REUTERS/Evelyn Hockstein
Conservative: Trump vs. the Racists
“The political Right has come to accept that if there must be a civil-rights regime, it should be one of its own making,” observes City Journal’s Christopher F. Rufo.
“The first field of battle is higher education,” where Trump has shattered the “illusion” that Ivy League leaders are “heirs to the civil-rights movement.” No: They are “active practitioners of racial discrimination.”
And Trump’s “argument is straightforward”: “Racial discrimination is wrong” no matter the victim, and “any institution that continues to discriminate based on race is ineligible for federal support.”
“The terms of this debate have now changed. The president has ensured that the civil-rights regime will no longer be a one-way lever.”
“The important thing for the Trump administration is not to blink.”
Foreign desk: An Obama-esque Iran Play
“President Donald Trump is already growing impatient with the progress of the Iran nuclear negotiations that his chief envoy, Steve Witkoff, started only on Saturday,” notes The Free Press’ Eli Lake.
But “the fact that Trump did not say that Iran cannot have a nuclear program, which is what he insisted on when he scuttled Obama’s nuclear deal with Iran, is a red flag.”
Yet “Obama never had this amount of leverage over Iran. Last year, Israel destroyed the regime’s strategic air defense systems” and wrecked its “two strongest proxies: Hezbollah and Hamas. Iran’s economy is crippled,” with inflation above 30%.
So it’s “baffling” Trump & Co. “would signal that they are open to a deal that allows an unpopular regime to keep its nuclear production capability.”
Left Coast watch: SF Turns Page on Crime
“In January, crime in San Francisco hit a 23-year low,” cheers the Washington Examiner’s Zachary Faria.
Why? The city now has a “real prosecutor,” Brooke Jenkins, who — unlike predecessor Chesa Boudin — “believes crime is bad” and “criminals should go to jail.”
Boudin focused on “making sure criminals served as little jail time as possible” and fighting “mass incarceration.”
He was motivated by the fact that his “terrorist parents were jailed for years” for their role in the 1981 Brink’s robbery.
Now “San Francisco is back on track in terms of crime.” It “can stay that way as long as residents remember the lessons of recent years.”
From the right: Vance’s Hope for Europe
In an interview with UnHerd’s Sohrab Ahmari, Vice President JD Vance argues it’s “not good for Europe to be the permanent security vassal of the United States.”
Vance believes America can still be a friend to Europe, “provided European leaders are prepared to assume a more independent role on the international stage, and to be more responsive to their own voters, especially when it comes to the question of immigration.”

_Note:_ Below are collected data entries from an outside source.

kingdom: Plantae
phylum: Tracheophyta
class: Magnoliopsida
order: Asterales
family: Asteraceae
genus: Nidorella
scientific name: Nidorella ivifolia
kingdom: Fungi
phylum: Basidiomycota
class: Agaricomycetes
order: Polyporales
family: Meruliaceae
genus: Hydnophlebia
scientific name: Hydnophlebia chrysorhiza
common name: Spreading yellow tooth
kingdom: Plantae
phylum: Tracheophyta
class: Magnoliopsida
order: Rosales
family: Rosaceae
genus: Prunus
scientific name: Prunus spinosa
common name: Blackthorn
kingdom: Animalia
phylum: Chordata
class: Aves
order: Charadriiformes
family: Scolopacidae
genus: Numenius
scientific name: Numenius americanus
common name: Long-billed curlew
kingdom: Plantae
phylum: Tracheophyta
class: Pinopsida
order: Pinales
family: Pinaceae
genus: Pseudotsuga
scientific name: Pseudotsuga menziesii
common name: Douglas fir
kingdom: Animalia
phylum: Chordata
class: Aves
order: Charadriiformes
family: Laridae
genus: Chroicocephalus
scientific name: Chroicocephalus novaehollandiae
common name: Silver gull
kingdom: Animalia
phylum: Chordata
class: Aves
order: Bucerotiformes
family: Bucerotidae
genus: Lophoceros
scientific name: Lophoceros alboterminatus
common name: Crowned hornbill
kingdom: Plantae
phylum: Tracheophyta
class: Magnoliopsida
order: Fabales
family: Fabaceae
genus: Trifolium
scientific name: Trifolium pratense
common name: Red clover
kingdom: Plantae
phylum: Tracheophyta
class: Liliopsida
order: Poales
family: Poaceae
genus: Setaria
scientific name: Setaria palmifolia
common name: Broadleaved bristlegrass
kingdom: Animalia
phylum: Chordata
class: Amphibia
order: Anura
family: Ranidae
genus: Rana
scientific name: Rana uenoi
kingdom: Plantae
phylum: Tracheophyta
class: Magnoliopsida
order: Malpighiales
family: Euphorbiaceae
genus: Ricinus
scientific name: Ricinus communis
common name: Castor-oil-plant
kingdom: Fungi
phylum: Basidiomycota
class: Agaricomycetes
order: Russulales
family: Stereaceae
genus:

Europe must also address security, Vance says: “Europe’s entire security infrastructure, for my entire life, has been subsidised by the United States of America.”
As Ahmari puts it, the veep “would prefer to see a strong and independent Europe precisely because it could then act as a better check against the foreign-policy missteps of the Americans.”
Libertarian: The Rise of Political Violence
The arson attack on Pennsylvania Gov. Josh Shapiro is “only part of the wave of political violence sweeping over the country,” warns Reason’s J.D. Tuccille, from the assassination attempts on Donald Trump to “the murder of United Healthcare CEO Brian Thompson by — allegedly — a man who has since become a cult figure,” to “arson against Tesla cars and dealers.”
“Americans — especially those on the political left — seem increasingly open to” ideologically motivated violence.
“Political scientists have argued for years that the right is more prone to violence than the left.”
That “always seemed a dubious claim,” but “certainly has not been true” since the 2024 election.
And “the people who embrace violence” are reinforcing “similar attitudes in others who share their ideological beliefs.”